-------- STUDY TEXT --------

Month: May 2015
Nested Home Lab – Part 4 – VCSA
As in the previous post, if you haven’t done so already, you need to install the Client integration plugin which can be found in the iso at vcsaVMware-ClientIntegrationPlugin-6.0.0.exe.
Firstly unpack the ISO to your local drive. C:/temp for example.
1. Double click on vcsa-setup.html. (found in the unpacked ISO).
3. Select Install
5. Enter in the IP address, username (usually root) and the password of the ESXi server you are deploying the PSC to.Click Next.
6. Accept the certificate warning by clicking Yes.
7. Enter in the name of the VCSA and give it a password. Click Next.
8. On this screen you have three choices. For our lab we’ll select “Install vCenter Server (Requires external Platform Services Controller)“. Click Next.
9. Now here we’ll want to enter in the details of the PSC we deployed previously, entering in the PSC name and the SSO password. Its usually best to leave the SSO port at 443. Click Next.
10. Leave the appliance size at tiny. Click Next.
11. Select the datastore you want to deploy into and select “Enable Thin Disk Mode“. Click Next.
12. Select “Use an embedded database (vPostgres). Click Next.
13. Carefully, enter in the networking details, tick “Enable ssh”. Click Next.
14. Check all your config details. Click Finish
Nested Home Lab – Part 3 – PSC
So back again.
In this post we’ll look at installing the Platform Services Controller (PSC).
Forgetting about ESX for a minute, this new iteration of vSphere is, in my opinion, a huge leap forward for administrators. It feels like the virtual appliance architecture has finally come of age. The split of duties makes a great deal of sense. The PSC is responsible for Single Sign On (SSO), Licensing, and as a Certificate Authority, while the VCSA hosts the inventory service, the web client and others.
So why on different appliances for this lab? Well going forward, in future blog posts, we’ll look at connecting a second VCSA to the PSC.

-------- EXERCISE DATA --------

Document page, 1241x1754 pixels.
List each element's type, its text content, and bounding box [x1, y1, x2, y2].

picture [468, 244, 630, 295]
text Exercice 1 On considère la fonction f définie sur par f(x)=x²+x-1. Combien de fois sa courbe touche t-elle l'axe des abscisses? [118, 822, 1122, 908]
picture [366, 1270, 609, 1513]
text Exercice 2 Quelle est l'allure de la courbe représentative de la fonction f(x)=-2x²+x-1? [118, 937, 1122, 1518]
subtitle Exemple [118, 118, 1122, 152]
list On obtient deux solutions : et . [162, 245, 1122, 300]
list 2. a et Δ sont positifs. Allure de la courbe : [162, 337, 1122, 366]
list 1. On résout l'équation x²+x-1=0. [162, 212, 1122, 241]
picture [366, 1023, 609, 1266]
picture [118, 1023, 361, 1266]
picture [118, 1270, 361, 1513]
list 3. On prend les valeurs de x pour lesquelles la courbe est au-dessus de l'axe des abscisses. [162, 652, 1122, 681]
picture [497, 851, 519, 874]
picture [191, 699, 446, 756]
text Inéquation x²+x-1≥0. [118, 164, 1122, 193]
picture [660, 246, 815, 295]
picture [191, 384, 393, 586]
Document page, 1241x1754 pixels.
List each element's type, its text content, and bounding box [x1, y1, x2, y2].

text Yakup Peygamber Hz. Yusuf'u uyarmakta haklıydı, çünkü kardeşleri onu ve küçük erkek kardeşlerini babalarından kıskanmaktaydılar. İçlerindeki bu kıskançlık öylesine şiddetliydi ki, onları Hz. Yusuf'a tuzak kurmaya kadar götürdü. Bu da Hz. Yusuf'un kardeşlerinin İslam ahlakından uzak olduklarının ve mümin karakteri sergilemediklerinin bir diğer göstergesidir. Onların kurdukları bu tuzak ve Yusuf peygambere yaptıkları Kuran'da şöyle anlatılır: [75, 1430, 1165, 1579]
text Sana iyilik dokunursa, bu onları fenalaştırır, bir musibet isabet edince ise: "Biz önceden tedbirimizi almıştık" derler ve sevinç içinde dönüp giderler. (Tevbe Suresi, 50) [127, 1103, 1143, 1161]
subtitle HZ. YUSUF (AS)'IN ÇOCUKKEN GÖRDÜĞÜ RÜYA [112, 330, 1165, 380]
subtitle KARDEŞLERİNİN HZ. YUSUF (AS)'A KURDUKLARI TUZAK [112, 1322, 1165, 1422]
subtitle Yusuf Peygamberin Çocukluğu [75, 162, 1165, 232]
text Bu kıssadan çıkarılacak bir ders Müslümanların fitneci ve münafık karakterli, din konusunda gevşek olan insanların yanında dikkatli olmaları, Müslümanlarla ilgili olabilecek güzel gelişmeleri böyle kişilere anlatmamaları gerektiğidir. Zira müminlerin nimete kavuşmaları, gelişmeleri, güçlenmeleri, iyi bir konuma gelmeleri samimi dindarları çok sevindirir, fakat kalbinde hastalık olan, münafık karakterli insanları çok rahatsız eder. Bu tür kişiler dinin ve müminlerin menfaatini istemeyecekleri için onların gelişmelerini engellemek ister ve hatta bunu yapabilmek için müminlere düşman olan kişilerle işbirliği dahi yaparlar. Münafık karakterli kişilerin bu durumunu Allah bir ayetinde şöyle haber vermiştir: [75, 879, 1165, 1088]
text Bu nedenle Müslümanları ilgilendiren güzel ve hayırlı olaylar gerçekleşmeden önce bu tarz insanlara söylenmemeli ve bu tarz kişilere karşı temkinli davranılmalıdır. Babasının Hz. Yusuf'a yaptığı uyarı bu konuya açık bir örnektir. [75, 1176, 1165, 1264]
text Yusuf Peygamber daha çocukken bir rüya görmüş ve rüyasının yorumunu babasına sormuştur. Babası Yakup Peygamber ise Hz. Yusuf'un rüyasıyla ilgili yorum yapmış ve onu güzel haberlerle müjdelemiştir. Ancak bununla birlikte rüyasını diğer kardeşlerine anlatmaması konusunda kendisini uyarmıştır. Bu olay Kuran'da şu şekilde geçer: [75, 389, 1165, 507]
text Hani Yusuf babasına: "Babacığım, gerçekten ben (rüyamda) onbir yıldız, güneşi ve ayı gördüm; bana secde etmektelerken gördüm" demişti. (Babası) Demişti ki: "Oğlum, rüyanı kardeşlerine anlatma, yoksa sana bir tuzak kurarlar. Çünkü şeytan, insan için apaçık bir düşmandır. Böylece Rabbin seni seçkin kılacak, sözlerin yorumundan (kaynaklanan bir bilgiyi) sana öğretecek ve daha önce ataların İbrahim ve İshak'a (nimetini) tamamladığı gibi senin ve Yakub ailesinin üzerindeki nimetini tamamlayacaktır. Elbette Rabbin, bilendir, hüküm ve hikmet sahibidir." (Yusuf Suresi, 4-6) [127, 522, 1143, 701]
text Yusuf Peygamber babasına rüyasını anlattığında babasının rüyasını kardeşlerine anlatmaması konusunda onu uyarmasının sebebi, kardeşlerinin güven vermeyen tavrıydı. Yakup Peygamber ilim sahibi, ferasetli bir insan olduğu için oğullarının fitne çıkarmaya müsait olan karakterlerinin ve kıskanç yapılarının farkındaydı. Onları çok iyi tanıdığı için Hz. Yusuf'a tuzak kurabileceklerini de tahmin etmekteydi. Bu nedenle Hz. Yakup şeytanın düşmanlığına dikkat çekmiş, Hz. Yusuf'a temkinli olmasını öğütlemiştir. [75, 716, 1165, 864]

--------

* **EXERCISE INSTRUCTIONS**
[1] Do these statements agree with the nested home lab page? Answer yes or no for each, and quote the words from the page that decide it.
(a) The appliance size should be left at tiny.
(b) The PSC hosts the web client.
(c) It is usually best to change the SSO port from 443.
[2] According to the nested home lab page, why are the PSC and the VCSA placed on different appliances for this lab? Answer in one to three sentences.
[3] Answer these questions from the nested home lab page:
(a) Which file in the unpacked ISO is double-clicked to begin?
(b) Which database option is selected?
(c) What is the PSC responsible for?

* **SOLUTIONS TO THE EXERCISE**
[1]
(a) Yes: "Leave the appliance size at tiny."
(b) No: "while the VCSA hosts the inventory service, the web client and others."
(c) No: "Its usually best to leave the SSO port at 443."

[2] They are placed on different appliances because future blog posts will look at connecting a second VCSA to the PSC.

[3]
(a) vcsa-setup.html
(b) An embedded database (vPostgres)
(c) Single Sign On (SSO), Licensing, and acting as a Certificate Authority